When I said three hours, I really meant three hours – there is very little “talking” between songs at a DMB concert, it’s simply a huge set of awesome, awesome music. With a repertoire of over eight albums and countless “live-only” tracks, every concert is a unique, once-in-a-life-time show, which only adds to the mystique. Five minute album tracks are drawn out to ten, or fifteen minutes in length with sublime jams and solos, where the crowd goes into a dancing frenzy, feeding off the energy of the band (and probably vice-versa). And the light show is simply out of this world, with colors, images, and lots and lots of smoke for those awesome beams!


Going loud and strong for the opening track, Warehouse

This year’s show was a first for me in many ways:

1. It was my first show since the passing of Leroi Moore, saxophonist and one of the founding members of the band. It definitely wasn’t the same – not in a bad way – but no one will every replace that oh-so-sweet, dazzling, brilliant sax-play that Leroi brought to each show…as it should be. Jeff Coffin, Sax for Bela and the Fleck Tones, who has been touring with the band since then, was incredible in his own right, busting out a dual-sax solo on one of the last songs of the night (never in my life have I seen someone play two wind instruments at the same time, one in each hand!)

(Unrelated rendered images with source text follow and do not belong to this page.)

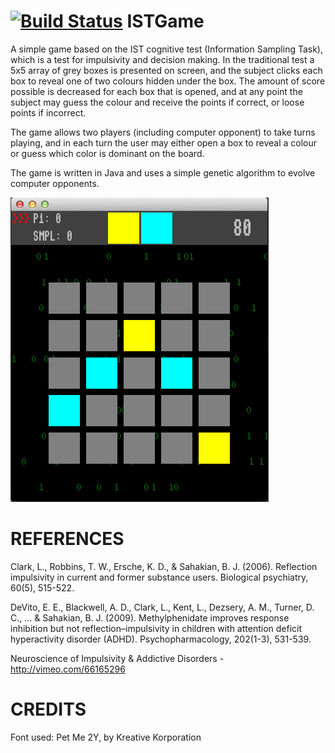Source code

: [![Build Status](https://travis-ci.org/erlendaakre/ISTGame.svg?branch=master)](https://travis-ci.org/erlendaakre/ISTGame)
ISTGame
=======
A simple game based on the IST cognitive test (Information Sampling Task), which is a test for impulsivity and decision making.
In the traditional test a 5x5 array of grey boxes is presented on screen, and the subject clicks each box to reveal one of two colours
hidden under the box. The amount of score possible is decreased for each box that is opened, and at any point the subject may guess the
colour and receive the points if correct, or loose points if incorrect.

The game allows two players (including computer opponent) to take turns playing, and in each turn the user may either open a box to reveal
a colour or guess which color is dominant  on the board.

The game is written in Java and uses a simple genetic algorithm to evolve computer opponents.

![Alt text](/resources/screenshots/cpu.png?raw=true "Playing vs CPU")

REFERENCES
==========
Clark, L., Robbins, T. W., Ersche, K. D., & Sahakian, B. J. (2006). Reflection impulsivity in current and former substance users. Biological psychiatry, 60(5), 515-522.

DeVito, E. E., Blackwell, A. D., Clark, L., Kent, L., Dezsery, A. M., Turner, D. C., ... & Sahakian, B. J. (2009). Methylphenidate improves response inhibition but not reflection–impulsivity in children with attention deficit hyperactivity disorder (ADHD). Psychopharmacology, 202(1-3), 531-539.

Neuroscience of Impulsivity & Addictive Disorders - http://vimeo.com/66165296

CREDITS
=======
Font used: Pet Me 2Y, by Kreative Korporation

2. Rashawn Ross on trumpet, was also a “new member” for me, and the addition of the horn took the music to a new place, a sound I had not heard before.

3. It was my first show with Tim Reynolds playing electric guitar with the band. Holy shit was I excited when I saw him on stage! I’ve always wanted to see the guitar virtuoso on tour with DMB and my wish was fulfilled. Long, silver mane flowing, he was his usual stoic self (great imagery – black shades, eyeball-with-wings t-shirt, no smile, just ripping out riff after awesome riff) until the end of the show – when he and legendary drummer Carter Beauford went OFF on a fifteen minute, double-jam version of one DMB’s all time classics, Two Step. I don’t think I’ve ever seen Tim Reynolds head bang – so baller.

4. My first show since the release of Big Whiskey and the Groo Grux King and Away From the World, the two most recent albums by the band. I was belting out half the songs word-for-word while trying to catch the different, intricate melodies and pieces of many tracks I was hearing for the first time. A very different, but no less satisfying experience.


Dave striking a sweet pose as he sings, very reminiscent of the band’s logo, the “fire dancer”

At the end of the night we couldn’t stop talking about the show as we drove back to Seattle through the starry night of eastern Washington, high on life and damn good music.